## What the exercise asks
Where a line of the records contains the word "round", show that line.

>>

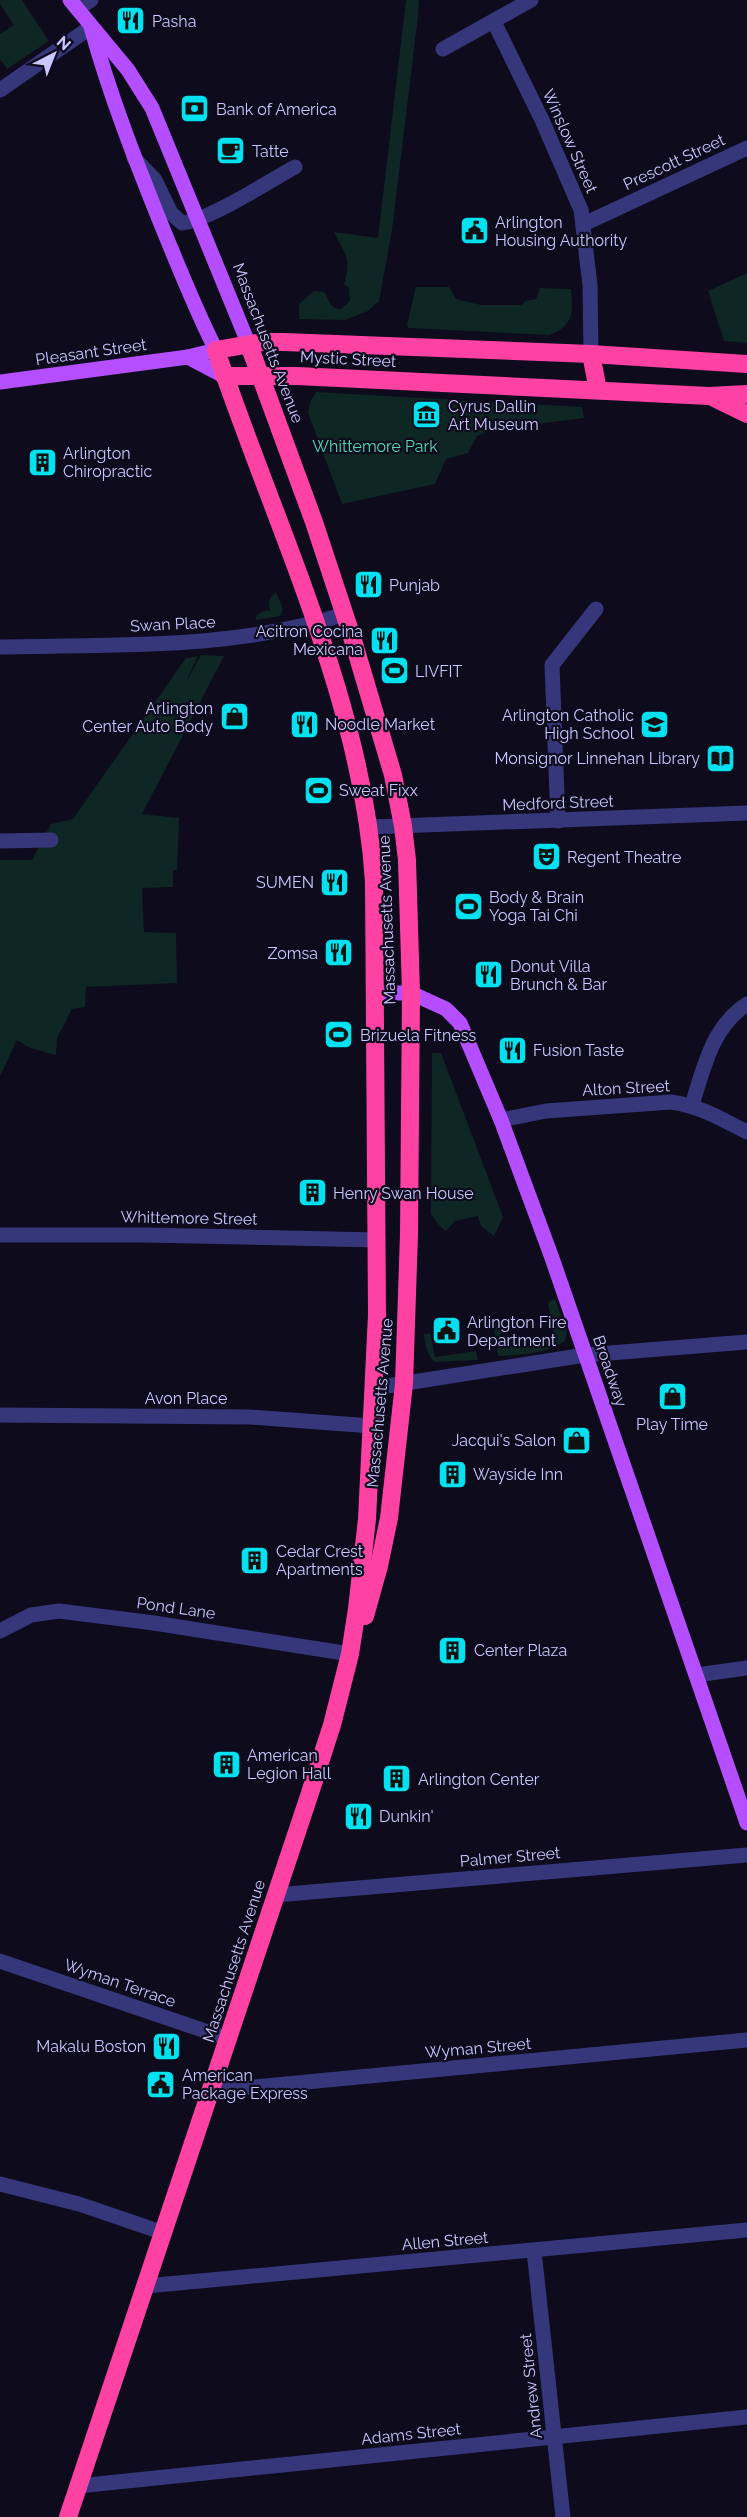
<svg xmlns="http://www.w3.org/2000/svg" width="747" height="2517" font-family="Raleway,sans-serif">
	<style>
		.green { fill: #0e2624 }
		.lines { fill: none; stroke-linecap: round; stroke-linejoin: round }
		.minor { stroke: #36367b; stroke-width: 15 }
		.major { stroke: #b54efe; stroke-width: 15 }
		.highway { stroke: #fe42a3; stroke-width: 18 }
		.labels { text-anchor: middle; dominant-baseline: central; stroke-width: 4.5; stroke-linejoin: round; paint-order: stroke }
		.poi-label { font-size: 16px; fill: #cac6ff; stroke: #0d0b1c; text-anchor: start }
		.street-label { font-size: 16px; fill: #cac6ff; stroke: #0d0b1c }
		.park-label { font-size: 16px; fill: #54ddb5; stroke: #0d0b1c }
	</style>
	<rect width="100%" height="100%" fill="#0d0b1c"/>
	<g class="green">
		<path d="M 0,0 L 22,0 L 49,41 L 7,69 L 0,59 L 0,34 L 14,25 L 0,4 Z"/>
		<path d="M 406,0 L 419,0 L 418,16 L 392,230 L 379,301 L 368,311 L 345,320 L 299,319 L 299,304 L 314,291 L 324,292 C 330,300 328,308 341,309 L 350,301 L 349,288 L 344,284 C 352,259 345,254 334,232 L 378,238 Z"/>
		<path d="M 747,273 L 747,343 L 724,341 L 708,291 Z"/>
		<path d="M 416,287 L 449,287 L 456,299 L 481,305 L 522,305 L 525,301 L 536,299 L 540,288 L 571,289 C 573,313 574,326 549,335 L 409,328 L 407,325 Z"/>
		<path d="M 316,392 L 582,407 L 584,418 L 495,429 L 477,436 L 468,453 L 446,459 L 435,484 L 342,504 L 308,413 L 310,402 Z"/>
		<path d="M 276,592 L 283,609 L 280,616 L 256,620 L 256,616 L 266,610 L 271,611 C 267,603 270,597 276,592 Z"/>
		<path d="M 201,655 L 224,656 L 142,814 L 179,818 L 177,870 L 173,870 L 173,887 L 142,888 L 144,932 L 176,933 L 177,983 L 86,987 L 85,1007 L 72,1009 L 57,1038 L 56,1055 L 30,1048 L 17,1040 L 0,1076 L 0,860 L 32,860 L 51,824 L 73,819 L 186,658 L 198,656 L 186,682 Z"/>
		<path d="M 432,1053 L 441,1053 L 503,1217 L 494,1236 L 481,1226 L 478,1216 L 455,1221 L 446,1231 L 439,1225 L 431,1214 Z"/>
		<path d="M 555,1299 L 567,1331 L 565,1341 C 546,1354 520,1355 498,1356 L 493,1319 L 498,1319 L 502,1346 L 539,1343 L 554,1338 L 548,1302 Z"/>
		<path d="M 430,1333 L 435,1357 L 476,1351 L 478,1360 L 434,1362 C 427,1353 425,1345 424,1334 Z"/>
	</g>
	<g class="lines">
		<g class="minor">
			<path d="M 77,9 L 91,0"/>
			<path d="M 494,22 L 542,120 L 581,210 L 590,285 L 591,354"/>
			<path d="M 443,49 L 531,0"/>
			<path d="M 0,90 L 91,27"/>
			<path d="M 134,158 L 155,180 L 171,213 L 182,223 C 208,221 269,181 295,167"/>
			<path d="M 584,224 L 747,148"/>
			<path d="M 0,647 C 116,644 234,650 345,614"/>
			<path d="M 558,821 L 552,665 L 596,609"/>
			<path d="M 370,827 L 747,813"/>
			<path d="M 0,841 L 51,840"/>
			<path d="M 692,1105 C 704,1067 712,1027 747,1004"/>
			<path d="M 501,1120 L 546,1111 L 671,1102 C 700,1106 721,1119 747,1132"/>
			<path d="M 0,1235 L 146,1235 L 378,1240"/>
			<path d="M 374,1388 L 585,1355 L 747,1342"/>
			<path d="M 0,1415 L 250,1417 L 372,1426"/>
			<path d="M 0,1631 L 31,1615 L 59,1611 L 154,1623 L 350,1654"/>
			<path d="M 696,1675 L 747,1668"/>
			<path d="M 276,1895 L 747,1855"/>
			<path d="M 0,1961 L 229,2039"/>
			<path d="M 212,2091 L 747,2040"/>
			<path d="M 0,2184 L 79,2204 L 164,2233"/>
			<path d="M 534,2251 L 563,2517"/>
			<path d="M 146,2286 L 747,2230"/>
			<path d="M 78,2486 L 747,2417"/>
		</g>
		<g class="major">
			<path d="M 70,0 L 128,70 L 152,108 L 249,345"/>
			<path d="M 188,357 L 224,376"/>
			<path d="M 0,382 L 188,357 L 216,350 C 196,311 180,270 163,229 C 136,162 110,96 91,27"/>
			<path d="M 375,993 L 411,993 L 446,1009 L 460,1023 L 501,1120 L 552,1258 L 747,1823"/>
		</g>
		<g class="highway">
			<path d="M 249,345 L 314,522 L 352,637 L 393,775 L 403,826 L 407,860 L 411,993 L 409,1234 L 404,1384 L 389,1518 L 379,1566 L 365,1616"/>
			<path d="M 591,354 L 598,390"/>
			<path d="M 224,376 L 297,376 L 709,396 L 747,394"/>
			<path d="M 714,398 L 747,414"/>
			<path d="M 68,2517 L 309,1796 L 332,1725 L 350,1654 L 357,1609 L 367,1519 L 377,1315 L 374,882 C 363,701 273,521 216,350 L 263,342 L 284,342 L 591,354 L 747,364"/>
		</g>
	</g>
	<defs>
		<symbol id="restaurant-square" viewBox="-11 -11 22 22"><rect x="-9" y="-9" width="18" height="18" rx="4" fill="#01e1ef" stroke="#0d0b1c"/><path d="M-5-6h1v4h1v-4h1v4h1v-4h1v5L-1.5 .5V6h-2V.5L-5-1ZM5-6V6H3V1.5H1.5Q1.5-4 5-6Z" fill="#111"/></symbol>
		<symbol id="bank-square" viewBox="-11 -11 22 22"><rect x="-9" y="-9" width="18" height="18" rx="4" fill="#01e1ef" stroke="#0d0b1c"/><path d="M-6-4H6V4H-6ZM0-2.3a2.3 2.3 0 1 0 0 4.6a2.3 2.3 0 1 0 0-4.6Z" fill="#111"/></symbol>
		<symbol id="cafe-square" viewBox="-11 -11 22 22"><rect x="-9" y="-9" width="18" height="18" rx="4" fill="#01e1ef" stroke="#0d0b1c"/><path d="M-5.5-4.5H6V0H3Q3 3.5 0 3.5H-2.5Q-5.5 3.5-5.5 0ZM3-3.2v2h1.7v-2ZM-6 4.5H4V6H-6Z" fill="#111"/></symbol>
		<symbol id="civic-square" viewBox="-11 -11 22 22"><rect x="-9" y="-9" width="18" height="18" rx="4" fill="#01e1ef" stroke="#0d0b1c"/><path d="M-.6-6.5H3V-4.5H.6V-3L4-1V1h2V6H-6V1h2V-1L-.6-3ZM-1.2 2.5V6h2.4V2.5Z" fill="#111"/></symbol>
		<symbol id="museum-square" viewBox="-11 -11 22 22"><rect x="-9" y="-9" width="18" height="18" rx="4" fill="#01e1ef" stroke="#0d0b1c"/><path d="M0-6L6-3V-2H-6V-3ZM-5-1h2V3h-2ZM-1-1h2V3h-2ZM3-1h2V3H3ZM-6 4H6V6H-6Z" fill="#111"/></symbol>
		<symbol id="building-square" viewBox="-11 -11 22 22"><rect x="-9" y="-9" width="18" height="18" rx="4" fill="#01e1ef" stroke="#0d0b1c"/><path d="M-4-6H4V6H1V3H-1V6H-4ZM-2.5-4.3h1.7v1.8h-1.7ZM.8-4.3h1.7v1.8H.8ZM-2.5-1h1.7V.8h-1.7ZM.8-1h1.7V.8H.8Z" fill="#111"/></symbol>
		<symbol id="stadium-square" viewBox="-11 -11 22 22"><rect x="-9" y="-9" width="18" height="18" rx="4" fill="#01e1ef" stroke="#0d0b1c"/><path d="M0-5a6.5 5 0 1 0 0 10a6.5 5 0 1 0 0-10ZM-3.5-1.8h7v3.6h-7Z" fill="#111"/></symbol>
		<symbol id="shop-square" viewBox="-11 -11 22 22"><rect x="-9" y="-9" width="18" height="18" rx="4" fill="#01e1ef" stroke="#0d0b1c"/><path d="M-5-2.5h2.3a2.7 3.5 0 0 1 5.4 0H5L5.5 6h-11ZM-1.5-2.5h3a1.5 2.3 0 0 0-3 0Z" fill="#111"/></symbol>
		<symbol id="school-square" viewBox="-11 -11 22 22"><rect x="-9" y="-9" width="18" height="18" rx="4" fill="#01e1ef" stroke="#0d0b1c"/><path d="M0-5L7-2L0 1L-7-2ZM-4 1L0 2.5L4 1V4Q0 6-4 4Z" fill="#111"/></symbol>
		<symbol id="library-square" viewBox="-11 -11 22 22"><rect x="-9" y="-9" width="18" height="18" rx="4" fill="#01e1ef" stroke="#0d0b1c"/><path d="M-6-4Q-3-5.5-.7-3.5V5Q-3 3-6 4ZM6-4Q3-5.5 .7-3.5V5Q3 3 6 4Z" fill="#111"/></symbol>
		<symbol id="theatre-square" viewBox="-11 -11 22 22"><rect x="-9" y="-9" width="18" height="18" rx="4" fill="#01e1ef" stroke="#0d0b1c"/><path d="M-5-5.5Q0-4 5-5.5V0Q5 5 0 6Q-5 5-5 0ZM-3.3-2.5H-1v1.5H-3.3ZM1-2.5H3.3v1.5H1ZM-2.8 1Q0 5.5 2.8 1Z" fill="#111"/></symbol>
	</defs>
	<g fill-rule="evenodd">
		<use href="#restaurant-square" x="114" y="4" width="33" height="33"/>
		<use href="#bank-square" x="178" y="92" width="33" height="33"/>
		<use href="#cafe-square" x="214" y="134" width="33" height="33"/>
		<use href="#civic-square" x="458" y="214" width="33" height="33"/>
		<use href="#museum-square" x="410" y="398" width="33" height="33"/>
		<use href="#building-square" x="26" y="446" width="33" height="33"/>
		<use href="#restaurant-square" x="352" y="568" width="33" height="33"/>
		<use href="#restaurant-square" x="368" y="624" width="33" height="33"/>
		<use href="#stadium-square" x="378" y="654" width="33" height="33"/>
		<use href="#shop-square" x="218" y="700" width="33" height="33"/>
		<use href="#restaurant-square" x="288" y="708" width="33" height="33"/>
		<use href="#school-square" x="638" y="708" width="33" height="33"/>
		<use href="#library-square" x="704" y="742" width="33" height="33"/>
		<use href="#stadium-square" x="302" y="774" width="33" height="33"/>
		<use href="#theatre-square" x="530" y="840" width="33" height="33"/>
		<use href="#restaurant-square" x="318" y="866" width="33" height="33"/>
		<use href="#stadium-square" x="452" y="890" width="33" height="33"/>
		<use href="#restaurant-square" x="322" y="936" width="33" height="33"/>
		<use href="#restaurant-square" x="472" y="958" width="33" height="33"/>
		<use href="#stadium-square" x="322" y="1018" width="33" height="33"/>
		<use href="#restaurant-square" x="496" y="1034" width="33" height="33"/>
		<use href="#building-square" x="296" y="1176" width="33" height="33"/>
		<use href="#civic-square" x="430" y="1314" width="33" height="33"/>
		<use href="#shop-square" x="656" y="1380" width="33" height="33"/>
		<use href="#shop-square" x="560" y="1424" width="33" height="33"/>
		<use href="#building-square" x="436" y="1458" width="33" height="33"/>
		<use href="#building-square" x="238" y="1544" width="33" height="33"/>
		<use href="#building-square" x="436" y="1634" width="33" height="33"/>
		<use href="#building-square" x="210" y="1748" width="33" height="33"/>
		<use href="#building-square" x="380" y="1762" width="33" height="33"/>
		<use href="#restaurant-square" x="342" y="1800" width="33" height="33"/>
		<use href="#restaurant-square" x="150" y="2030" width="33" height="33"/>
		<use href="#civic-square" x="144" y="2068" width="33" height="33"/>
	</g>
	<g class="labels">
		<g class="poi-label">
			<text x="152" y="21">Pasha</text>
			<text x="216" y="109">Bank of America</text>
			<text x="252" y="151">Tatte</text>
			<text x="495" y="222">Arlington<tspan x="495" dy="18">Housing Authority</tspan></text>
			<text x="448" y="406">Cyrus Dallin<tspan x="448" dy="18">Art Museum</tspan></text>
			<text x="63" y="453">Arlington<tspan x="63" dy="18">Chiropractic</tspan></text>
			<text x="389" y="585">Punjab</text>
			<text x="363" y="631" text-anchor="end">Acitron Cocina<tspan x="363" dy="18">Mexicana</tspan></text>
			<text x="415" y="671">LIVFIT</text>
			<text x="213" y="708" text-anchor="end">Arlington<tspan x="213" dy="18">Center Auto Body</tspan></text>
			<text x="634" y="715" text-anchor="end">Arlington Catholic<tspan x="634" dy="18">High School</tspan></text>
			<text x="325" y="724">Noodle Market</text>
			<text x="700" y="758" text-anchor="end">Monsignor Linnehan Library</text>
			<text x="339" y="790">Sweat Fixx</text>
			<text x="567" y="857">Regent Theatre</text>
			<text x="314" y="882" text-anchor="end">SUMEN</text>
			<text x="489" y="897">Body &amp; Brain<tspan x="489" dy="18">Yoga Tai Chi</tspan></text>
			<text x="318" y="953" text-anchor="end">Zomsa</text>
			<text x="510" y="966">Donut Villa<tspan x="510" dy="18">Brunch &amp; Bar</tspan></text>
			<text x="360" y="1035">Brizuela Fitness</text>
			<text x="533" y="1050">Fusion Taste</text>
			<text x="333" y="1193">Henry Swan House</text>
			<text x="467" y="1322">Arlington Fire<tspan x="467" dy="18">Department</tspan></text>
			<text x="672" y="1424" text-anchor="middle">Play Time</text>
			<text x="556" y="1440" text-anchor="end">Jacqui's Salon</text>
			<text x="473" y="1474">Wayside Inn</text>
			<text x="276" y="1551">Cedar Crest<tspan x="276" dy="18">Apartments</tspan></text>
			<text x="474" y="1650">Center Plaza</text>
			<text x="247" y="1755">American<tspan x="247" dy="18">Legion Hall</tspan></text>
			<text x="418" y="1779">Arlington Center</text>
			<text x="379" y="1816">Dunkin'</text>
			<text x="146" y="2046" text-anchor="end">Makalu Boston</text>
			<text x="182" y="2075">American<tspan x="182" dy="18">Package Express</tspan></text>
		</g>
		<g class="street-label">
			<text transform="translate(570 141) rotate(66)">Winslow Street</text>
			<text transform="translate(674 162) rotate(-25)">Prescott Street</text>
			<text transform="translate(268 343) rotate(69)">Massachusetts Avenue</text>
			<text transform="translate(91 352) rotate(-8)">Pleasant Street</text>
			<text transform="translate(348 359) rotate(3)">Mystic Street</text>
			<text transform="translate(173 624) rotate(-3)">Swan Place</text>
			<text transform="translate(558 803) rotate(-2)">Medford Street</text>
			<text transform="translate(387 920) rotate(-92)">Massachusetts Avenue</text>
			<text transform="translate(626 1088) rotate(-3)">Alton Street</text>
			<text transform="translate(189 1218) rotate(1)">Whittemore Street</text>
			<text transform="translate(610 1371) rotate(71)">Broadway</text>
			<text x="186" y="1398">Avon Place</text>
			<text transform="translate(380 1403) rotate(-85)">Massachusetts Avenue</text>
			<text transform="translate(176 1608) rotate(8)">Pond Lane</text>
			<text transform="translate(510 1857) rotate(-5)">Palmer Street</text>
			<text transform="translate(234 1961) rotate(-72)">Massachusetts Avenue</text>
			<text transform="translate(120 1983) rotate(19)">Wyman Terrace</text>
			<text transform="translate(478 2048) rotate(-5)">Wyman Street</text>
			<text transform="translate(445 2241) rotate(-5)">Allen Street</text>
			<text transform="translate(531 2386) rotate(-96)">Andrew Street</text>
			<text transform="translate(411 2434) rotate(-6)">Adams Street</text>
		</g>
		<g class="park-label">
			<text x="375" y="446">Whittemore Park</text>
		</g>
	</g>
	<g transform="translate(54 54) rotate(42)" stroke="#0d0b1c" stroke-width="4.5" paint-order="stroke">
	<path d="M0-4.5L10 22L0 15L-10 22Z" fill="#cac6ff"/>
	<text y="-9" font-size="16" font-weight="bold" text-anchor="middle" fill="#cac6ff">N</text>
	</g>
</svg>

<<

## Your response
		.lines { fill: none; stroke-linecap: round; stroke-linejoin: round }
		.labels { text-anchor: middle; dominant-baseline: central; stroke-width: 4.5; stroke-linejoin: round; paint-order: stroke }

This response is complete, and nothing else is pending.